Image: Start with the familiar, then strip away meaning or add elements of surprise

Structure: Juxtapose contrasting memories for dramatic tension

Theme: Locate the borders of two worlds (night/day, faith/doubt, dreaming/waking)

Plot: If all of the arrows are pointing one way, find an exception to the rule

Characterization: Avoid oversimplified depictions of people

Now try one of the following prompts:

Pick a memory that you recall clearly. Take us to that scene and flesh out the sensory details. Aim for at least two paragraphs to develop the scene as vividly as if it were playing out on the screen. Now step back and look at the imagery. What makes it memorable? Rework the scene to strip away familiarity from some of the images. Include unexpected details or associations that will linger longer in a reader’s imagination.

If you have a work in progress, adapt the second part of the exercise above as a revision tool to see your scenes with fresh eyes. Is there anything haunting in your imagery, or is it too familiar? Do you resolve the meaning of your scenes too tidily for your readers, so there is nothing left to finish within the reader’s thoughts, or are you leaving some dissonance or loose ends for the reader to carry away within herself?

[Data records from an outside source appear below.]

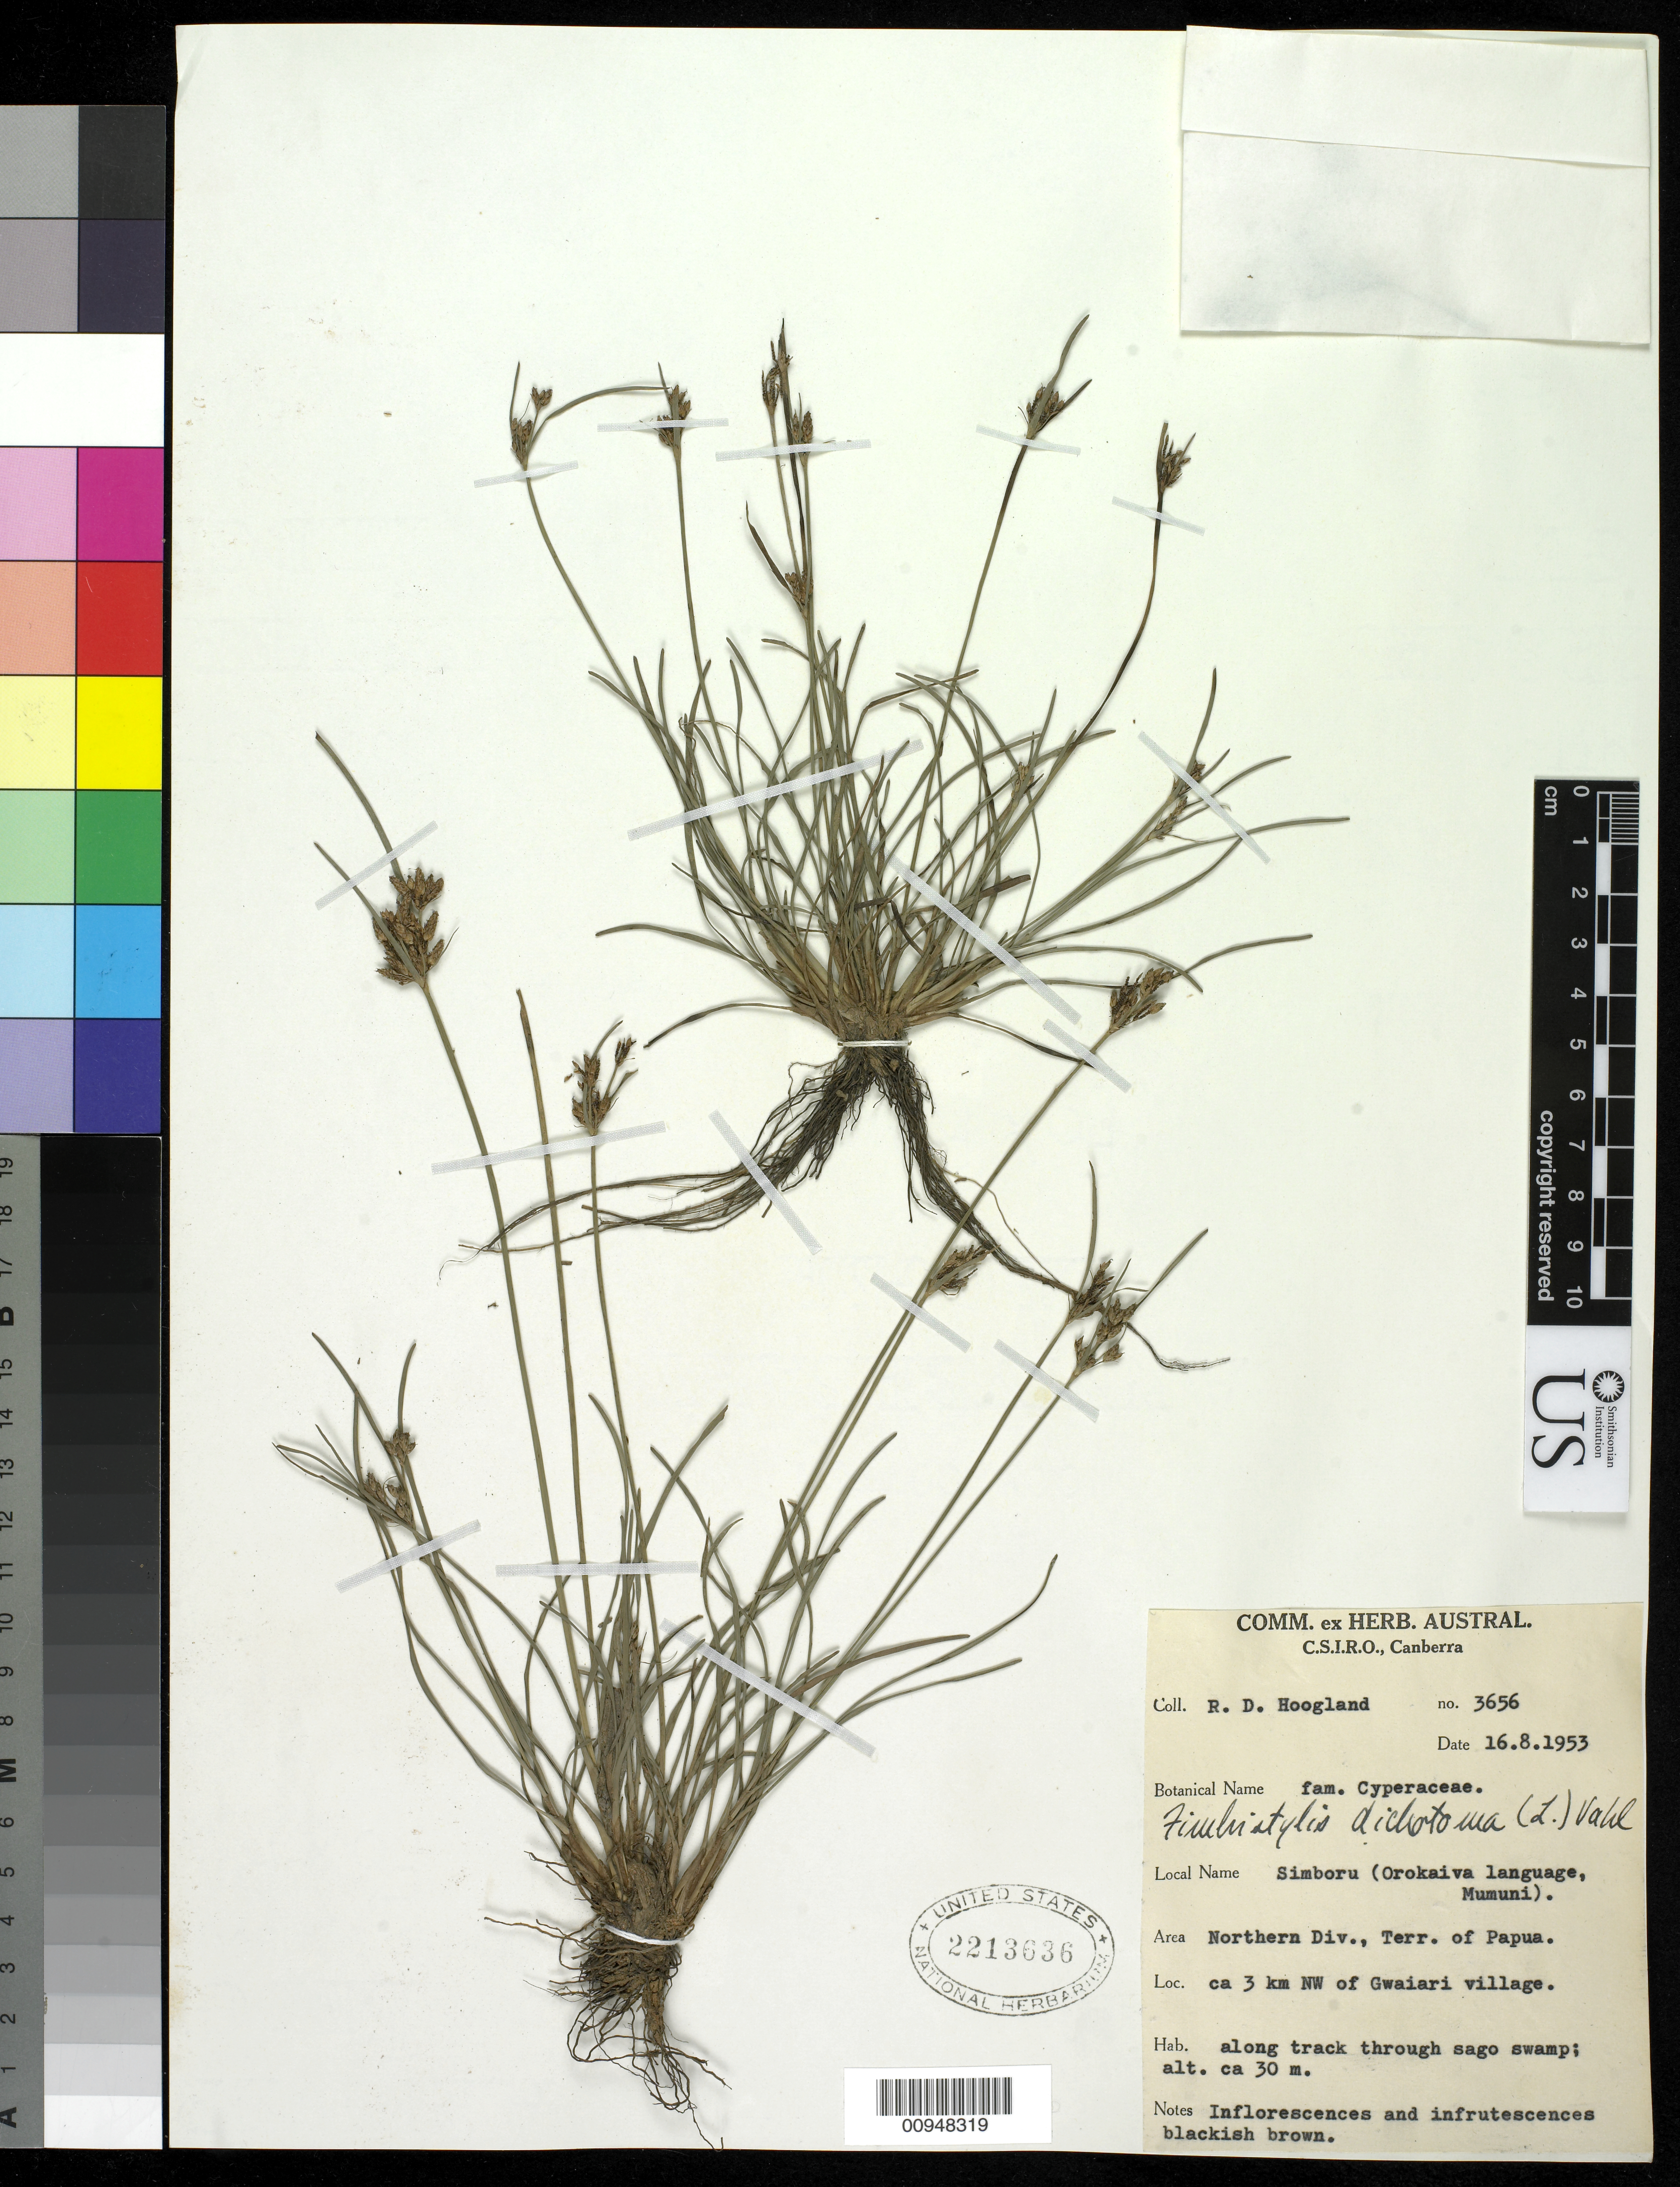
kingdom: Plantae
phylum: Tracheophyta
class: Liliopsida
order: Poales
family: Cyperaceae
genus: Fimbristylis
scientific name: Fimbristylis dichotoma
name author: (L.) Vahl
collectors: R. D. Hoogland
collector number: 3656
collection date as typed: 16 Aug 1953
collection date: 1953-08-16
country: Papua New Guinea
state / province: Northern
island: New Guinea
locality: Circa 3 kilometers NW of Gwaiari village.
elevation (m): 30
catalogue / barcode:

Are you turning the volume down on your disturbing scenes, or taking any of that action offstage?

Pick a character you might develop in an essay and write at least two paragraphs introducing us to that character in a scene. How might you introduce details into this character’s appearance or mannerisms that might work against a neat identity theme? What contradictions or flaws might you build into this character to balance their more admirable qualities and make them feel more real to readers?

If you are working on a memoir, adapt the exercise above using Baxter’s example of the stale eulogy. If you were writing a eulogy for one of your characters with a stranger in mind, how might you capture the “failures and oddities” of your character such that a stranger might be able to identify with them?